DOCUMENT SECTION:
===
NMD: What has been the success rate?

CGRCustomers are excited with these introductions and the conversion rate is very steep. We are more than happy to supply and support whichever technology our customers choose, based on the nature of job and process needs.

NMD: One of the silent success for TechNova has been the iCtP (Inkjet CTP) base in the Saurashtra region of Gujarat plus mofussil parts of India.
CGRWe have an installation base of 300+ SmartJet inkjet CTP solutions, predominantly in the newspaper and book printing segments. We continue to keep our successes silent. We measure our success by the level of satisfaction our customers express and the benefits they accrue from the solutions we provide and we believe that this is a constantly moving target. TechNova’s SmartJet inkjet CTP solution is currently using MetiJet metal inkjet plates, PoliJet polyester inkjet plates, and PosiJet clear inkjet films.


TechNova stall at Wan-Ifra

NMD: Has TechNova underplayed its hand with this no-process low-cost CTP system?

CGRRather than celebrating this success, our team is keenly focused on fine-tuning the GreenJet chem-free metal inkjet CTP plate, which will be imaged by the same system and can be taken to the press directly after imaging, eliminating the exposing, processing and developing stages. GreenJet will be a big value addition for our iCtP customers.
===
RAW DATA:
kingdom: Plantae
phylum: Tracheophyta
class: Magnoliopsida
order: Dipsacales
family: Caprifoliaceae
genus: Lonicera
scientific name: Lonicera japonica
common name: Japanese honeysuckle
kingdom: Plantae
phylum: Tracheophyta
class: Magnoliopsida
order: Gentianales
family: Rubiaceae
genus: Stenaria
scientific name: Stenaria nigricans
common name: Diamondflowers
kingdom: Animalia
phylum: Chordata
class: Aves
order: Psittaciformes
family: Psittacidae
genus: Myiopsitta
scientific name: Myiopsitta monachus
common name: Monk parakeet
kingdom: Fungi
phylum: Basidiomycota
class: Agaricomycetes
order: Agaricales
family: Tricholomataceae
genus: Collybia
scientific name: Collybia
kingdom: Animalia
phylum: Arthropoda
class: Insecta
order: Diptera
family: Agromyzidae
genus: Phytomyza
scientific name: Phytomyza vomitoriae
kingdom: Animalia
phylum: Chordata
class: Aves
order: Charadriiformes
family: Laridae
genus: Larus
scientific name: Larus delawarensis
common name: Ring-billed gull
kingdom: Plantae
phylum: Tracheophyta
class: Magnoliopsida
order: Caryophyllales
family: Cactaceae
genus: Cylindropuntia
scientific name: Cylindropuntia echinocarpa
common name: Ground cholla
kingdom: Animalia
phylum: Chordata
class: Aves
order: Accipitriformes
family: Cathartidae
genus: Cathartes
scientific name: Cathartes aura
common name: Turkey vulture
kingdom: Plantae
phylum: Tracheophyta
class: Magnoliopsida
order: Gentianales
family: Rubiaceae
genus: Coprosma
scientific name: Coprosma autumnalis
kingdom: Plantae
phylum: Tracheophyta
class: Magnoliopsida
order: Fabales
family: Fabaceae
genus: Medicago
===
WHAT YOU NEED TO DO: List every inkjet plate or film product named in the TechNova interview. The material plays no part in this.

ANSWER TO THE PROBLEM:
- MetiJet metal inkjet plates
- PoliJet polyester inkjet plates
- PosiJet clear inkjet films
- GreenJet chem-free metal inkjet CTP plate